Another hack we tried was to bring 80lb magnetic hooks. Because the walls of most guest rooms in most cruises are magnetic, these hooks easily stuck to the walls. We mostly used them for hanging our lanyards each night along with any small crossbody wallets or purses. For our next cruise, I think I might purchase hooks with a slightly heavier weight bearing rating to handle sweaters and larger bags.

Pop-Up Laundry Hamper

Since our cruise extended 12 nights, we knew that we would be doing laundry onboard the cruise ship. On the Caribbean Princess, laundry is $3 to wash and $3 to dry - plus additional money if you don't bring your own detergent. We brought detergent sheets with us, which packed flat and worked wonderfully. To carry our laundry to and from the laundry rooms, we brought simple pop-up hampers with handles. We bought a 2-pack, one for each of our rooms, and this kept our laundry confined to one space in the room. Again, these hampers packed flat and were 100% worthwhile to bring.

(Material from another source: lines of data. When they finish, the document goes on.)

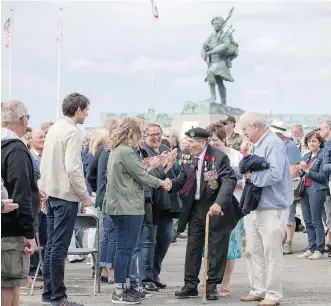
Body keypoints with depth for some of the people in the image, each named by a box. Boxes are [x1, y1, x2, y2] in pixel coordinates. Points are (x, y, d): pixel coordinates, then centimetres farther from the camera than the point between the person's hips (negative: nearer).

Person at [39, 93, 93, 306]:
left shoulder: (54, 129, 11)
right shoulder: (73, 132, -14)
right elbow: (72, 168, -20)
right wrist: (85, 195, -12)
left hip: (51, 193, 8)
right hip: (66, 195, -8)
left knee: (52, 246, 12)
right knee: (59, 248, -4)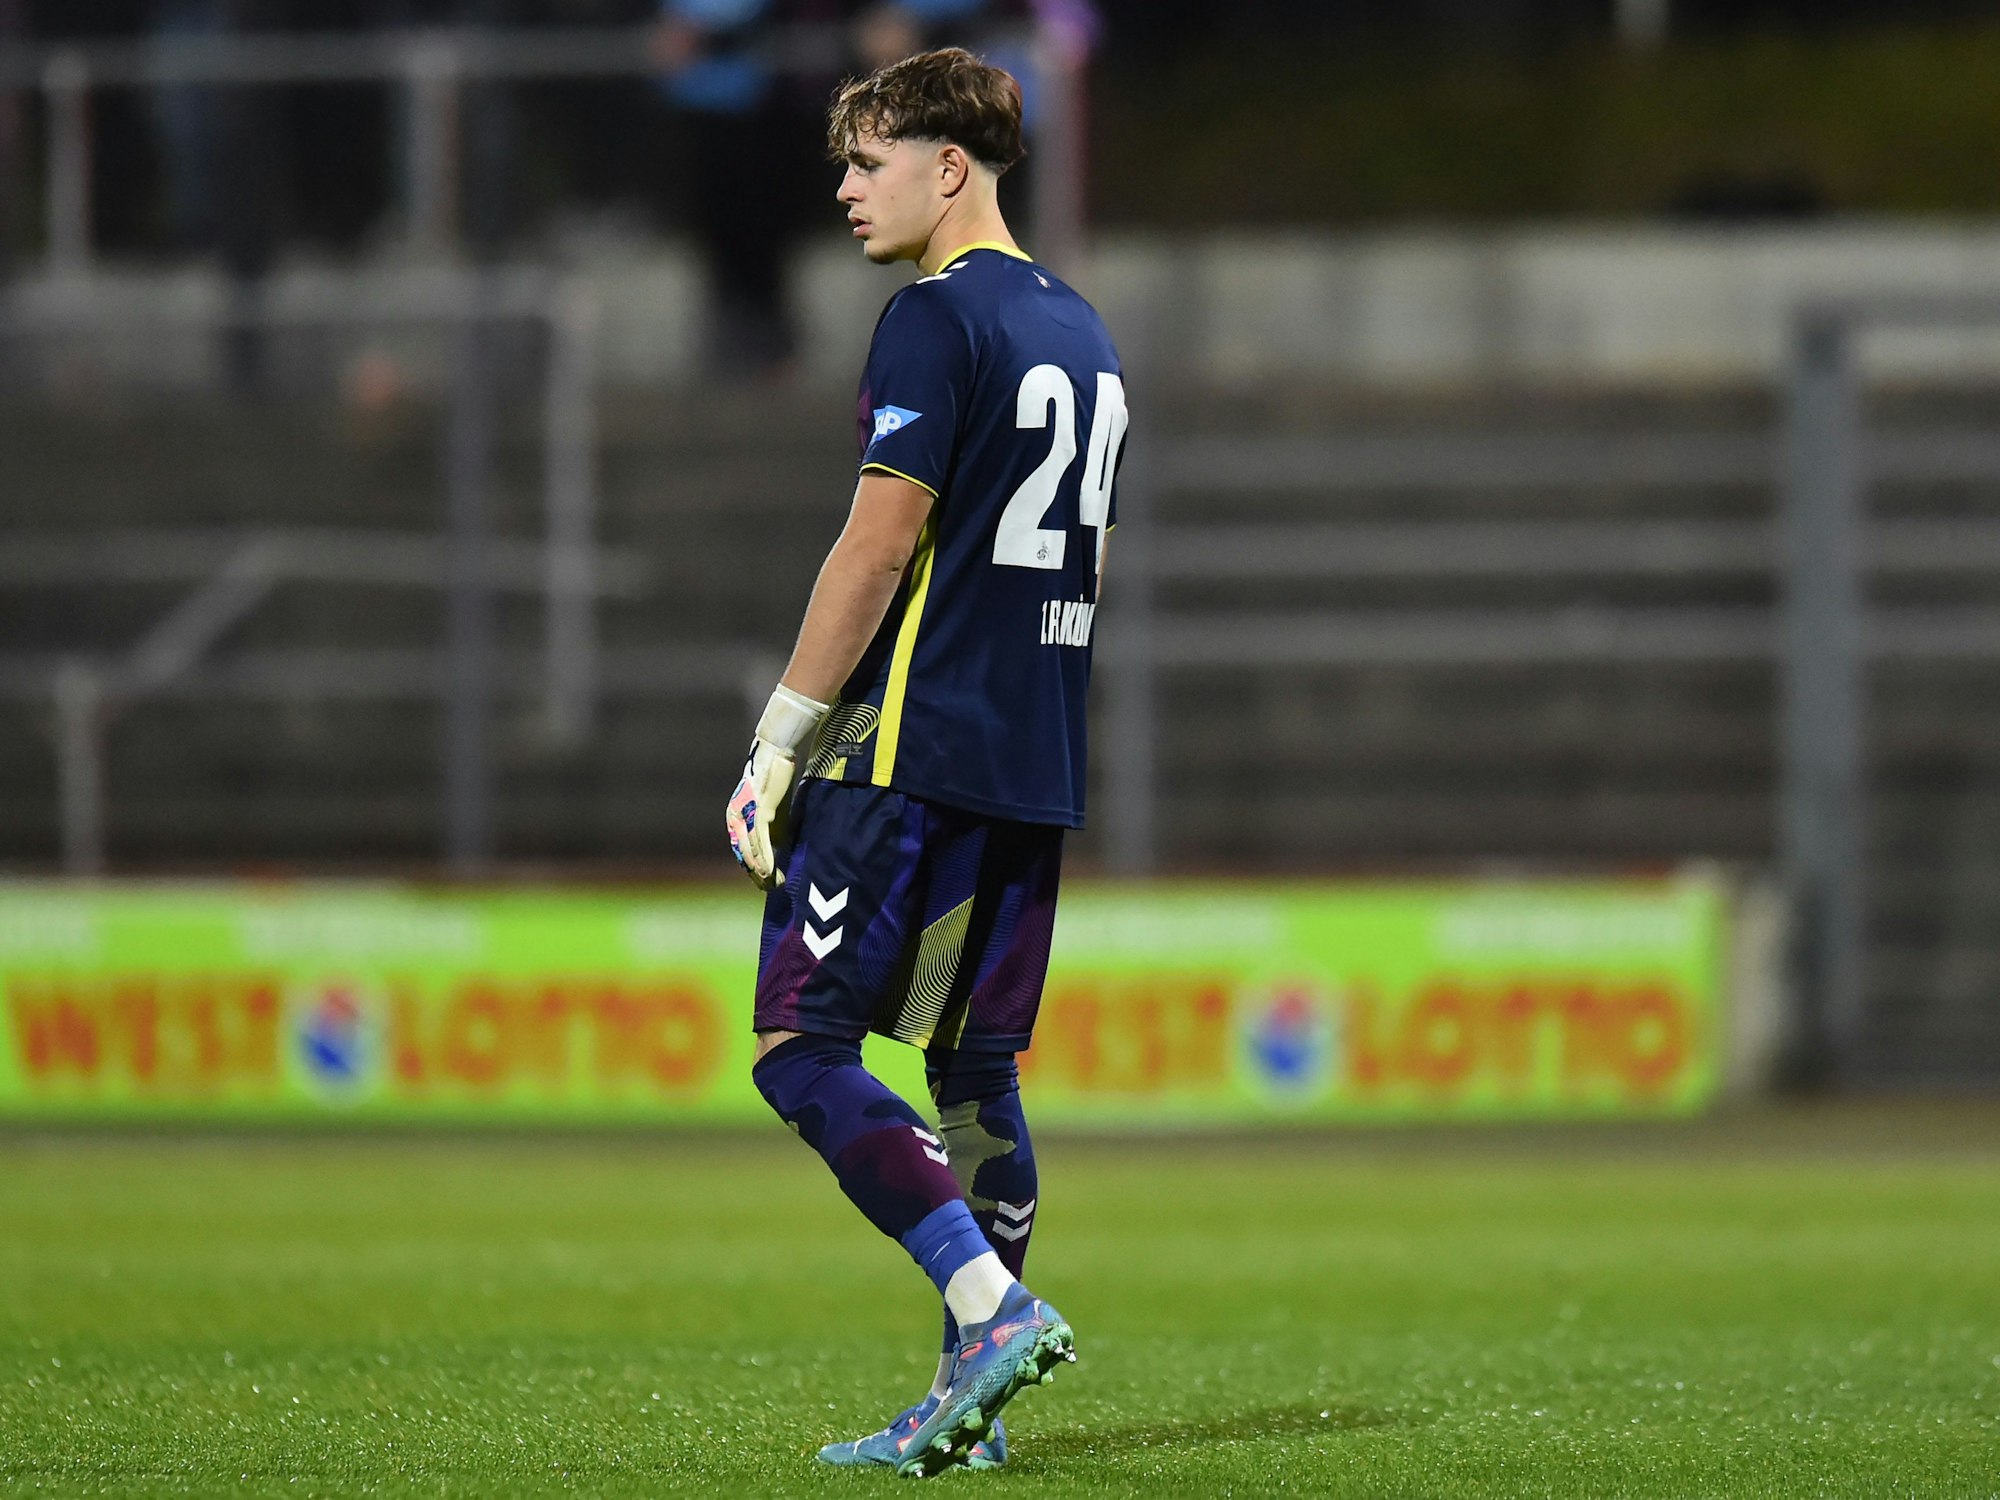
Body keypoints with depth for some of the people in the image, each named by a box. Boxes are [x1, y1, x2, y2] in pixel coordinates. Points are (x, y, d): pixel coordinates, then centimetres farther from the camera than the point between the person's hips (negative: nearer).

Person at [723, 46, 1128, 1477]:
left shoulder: (938, 316, -10)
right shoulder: (1082, 330, 17)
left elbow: (878, 550, -15)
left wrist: (779, 743, -11)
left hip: (911, 751, -9)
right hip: (1038, 770, 9)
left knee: (804, 1050, -7)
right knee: (977, 1071, 11)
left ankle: (994, 1305, -20)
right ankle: (974, 1405, 8)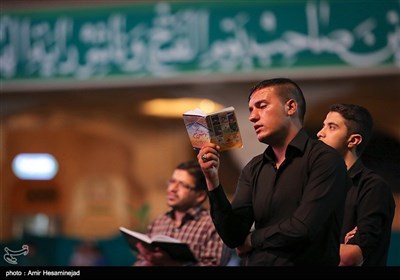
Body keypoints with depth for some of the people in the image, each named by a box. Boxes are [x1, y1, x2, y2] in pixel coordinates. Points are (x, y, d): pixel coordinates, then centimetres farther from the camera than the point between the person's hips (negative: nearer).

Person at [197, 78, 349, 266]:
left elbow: (304, 228, -14)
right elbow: (233, 237, 4)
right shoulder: (253, 169, 10)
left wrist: (252, 239, 1)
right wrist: (212, 180, -7)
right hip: (255, 263, 4)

Hardcase Luggage (Lockable, if possible)

For our international flight to London Heathrow airport, we checked five bags for the six of us. Our ordinary way of traveling is to do so without checking bags. Since this trip involved 12 nights and 8 countries in unpredictable weather, we opted to check bags. We were very pleased with the lockable luggage options by Gregory as well as the easy-to-spot, gorgeous rolling suitcases by Vera Bradley.

PICTURED: Quadro Hardcase 28" (Gregory), Hardside Spinner Luggage (Vera Bradley), Women's Soft Comfy Wrap (32 Degrees), Women's Soft Rib High Neck Tank (32 Degrees), LOFT Beach Triple Cloth Wide Leg Pants (LOFT).

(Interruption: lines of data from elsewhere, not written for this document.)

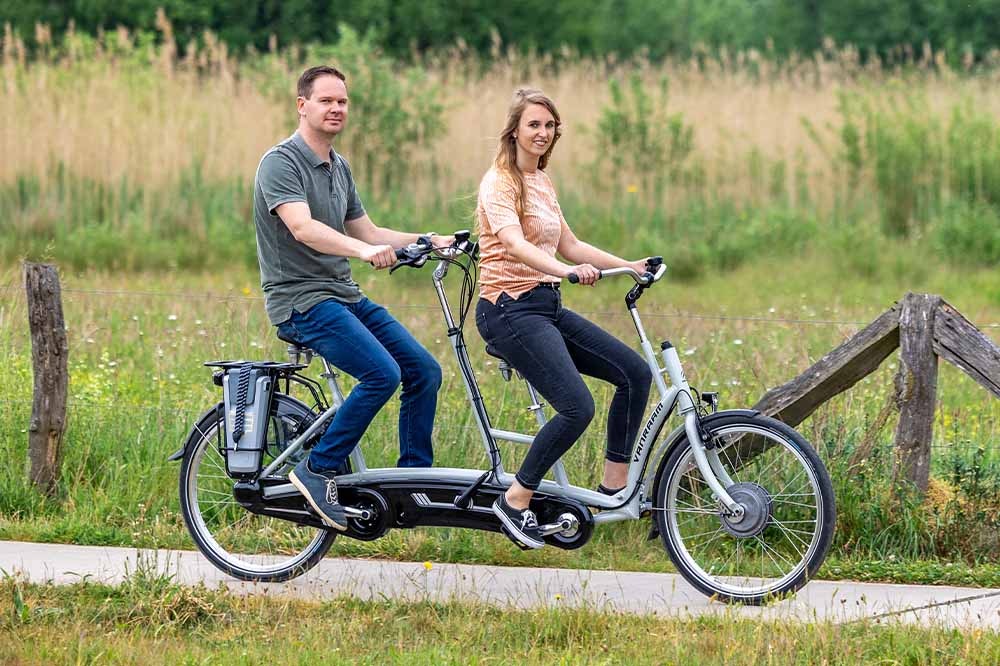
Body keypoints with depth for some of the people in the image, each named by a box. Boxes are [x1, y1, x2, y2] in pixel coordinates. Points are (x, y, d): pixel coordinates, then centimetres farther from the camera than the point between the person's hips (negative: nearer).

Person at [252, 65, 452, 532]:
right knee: (383, 373, -25)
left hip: (346, 297, 9)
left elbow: (367, 232, 21)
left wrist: (428, 241, 6)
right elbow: (303, 228, -27)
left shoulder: (338, 168, 16)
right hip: (301, 299, -9)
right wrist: (364, 250, -42)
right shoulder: (281, 163, -12)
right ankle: (318, 471, -13)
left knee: (424, 372, 0)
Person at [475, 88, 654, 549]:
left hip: (545, 305, 9)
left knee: (635, 373, 0)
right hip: (510, 308, -9)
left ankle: (614, 487, 7)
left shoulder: (541, 183, 16)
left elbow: (569, 246, 23)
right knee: (578, 407, -23)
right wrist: (567, 271, -44)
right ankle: (516, 502, -8)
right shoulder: (500, 183, -11)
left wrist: (629, 266, 14)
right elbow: (514, 244, -28)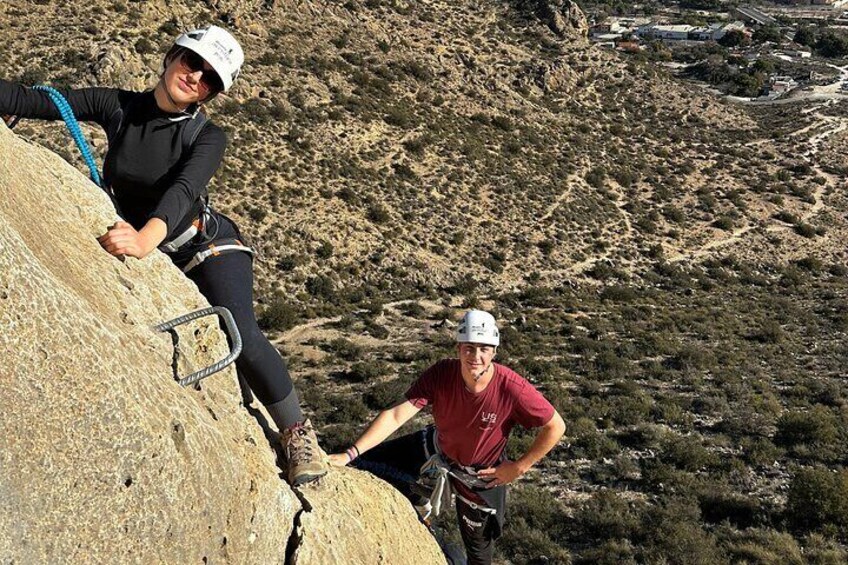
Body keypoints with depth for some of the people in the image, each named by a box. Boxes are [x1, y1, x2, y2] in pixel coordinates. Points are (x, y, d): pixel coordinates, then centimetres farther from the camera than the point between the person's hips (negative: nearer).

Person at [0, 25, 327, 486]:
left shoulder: (206, 136, -15)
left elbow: (182, 189, -35)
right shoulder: (118, 106, -6)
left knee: (239, 336, -25)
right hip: (147, 256, 5)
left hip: (208, 246, -5)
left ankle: (297, 434, -8)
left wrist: (146, 238, -54)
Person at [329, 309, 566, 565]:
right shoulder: (440, 374, -29)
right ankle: (417, 504, 25)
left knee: (478, 544, 15)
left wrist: (518, 468, -18)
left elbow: (556, 427, -23)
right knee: (367, 463, 1)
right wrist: (351, 454, -38)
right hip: (437, 447, 3)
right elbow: (396, 415, -31)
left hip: (478, 473, -2)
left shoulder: (513, 389, -35)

Comfy Clothes for Sea Days and Airline Travel

In bygone days, people dressed up a bit to travel by air. It was not uncommon to see crisp suits (even ties!), genteel hats, and stockings with high-heeled pumps. Culture has shifted dramatically now and comfort is the name of the game for air travel. Even so, I prefer to strike a balance - striving for stretchy layers, but trying very hard not to slink into over-casual carelessness.

PICTURED: Women's Soft Comfy Wrap (32 Degrees), Women's Soft Rib High Neck Tank (32 Degrees), LOFT Beach Triple Cloth Wide Leg Pants (LOFT), Quadro Hardcase 28" (Gregory), Men's Soft Wash Knit Long Sleeve Button-Up (32 Degrees).

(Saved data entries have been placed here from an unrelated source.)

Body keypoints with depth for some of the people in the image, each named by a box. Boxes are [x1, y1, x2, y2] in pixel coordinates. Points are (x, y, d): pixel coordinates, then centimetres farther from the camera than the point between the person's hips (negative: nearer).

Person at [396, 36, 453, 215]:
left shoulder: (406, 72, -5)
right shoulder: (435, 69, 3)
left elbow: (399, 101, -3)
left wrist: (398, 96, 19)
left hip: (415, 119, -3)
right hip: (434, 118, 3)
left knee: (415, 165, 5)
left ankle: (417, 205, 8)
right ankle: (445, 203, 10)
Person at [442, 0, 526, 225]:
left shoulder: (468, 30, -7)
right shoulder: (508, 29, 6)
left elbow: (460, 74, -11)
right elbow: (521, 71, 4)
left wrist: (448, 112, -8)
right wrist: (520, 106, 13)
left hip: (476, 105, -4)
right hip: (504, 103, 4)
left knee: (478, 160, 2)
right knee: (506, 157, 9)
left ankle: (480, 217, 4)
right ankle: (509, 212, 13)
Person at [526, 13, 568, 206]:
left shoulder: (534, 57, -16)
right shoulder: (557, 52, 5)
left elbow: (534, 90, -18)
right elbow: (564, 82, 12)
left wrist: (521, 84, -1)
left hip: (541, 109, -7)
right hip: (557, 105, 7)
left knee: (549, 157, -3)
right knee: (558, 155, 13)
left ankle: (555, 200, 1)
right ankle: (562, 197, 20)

* The 32 Degrees brand is ideal for long travel days as well as for comfy pajama sets and underthings. Check out the full collection.

Toiletry Considerations

Here are some general thoughts and recommendations regarding toiletries to pack for cruising:

  • Cruise lines may differ in this arena, but the Caribbean Princess provided body gel and shampoo in the staterooms. No bar soap. No conditioner. Since my hair is curly, it NEEDS conditioner and not just any conditioner - some kind of thick, rich, moisturizing conditioner. So I brought my own. Do likewise if you are picky about body or hair care products.
  • Pack a "mini drug store" in your toiletry bag with ibuprofen, Tylenol, Benadryl, hydrocortisone cream, Neosporin, a few bandaids, and any essential oils. Although inexpensive at home, these items may be difficult or pricey to get at sea if the need arises.

Other Items to Pack

  • Bonine (meclizine) is a game changer if you are prone to motion sickness. In fact, I'd go so far as to call it magical and miraculous. I wish I had known about Bonine decades ago. As someone who has always been prone to motion sickness and endured many rocky flights/car rides, I was floored when I discovered that I could do almost any kind of motion without feeling sick. Bumpy flight? Stop-and-go taxi? Dinner cruise? Rickety roller coaster? I'm good with anything now.
  • Swimsuit (if you plan to swim or get in the jacuzzi on the cruise).
  • Snacks for airline travel. We packed beef jerky, kind bars, dried mango bites, cinnamon bears, a tin of altoids, and a pack of sugar-free gum in each person's carry-on for use on the plane or at airports.
  • Phone and electronic chargers.
  • Headphones. Cheap, disposable ear buds are typically provided on international flights, but a pair of your own can go a long way in terms of comfort.
  • Supportive, high-quality compression socks. Check the Dr. Motion collection.

Have the best time on your cruise to Europe! Cruising is a laidback, wonderful way to see the world and we hope you love it as much as we did.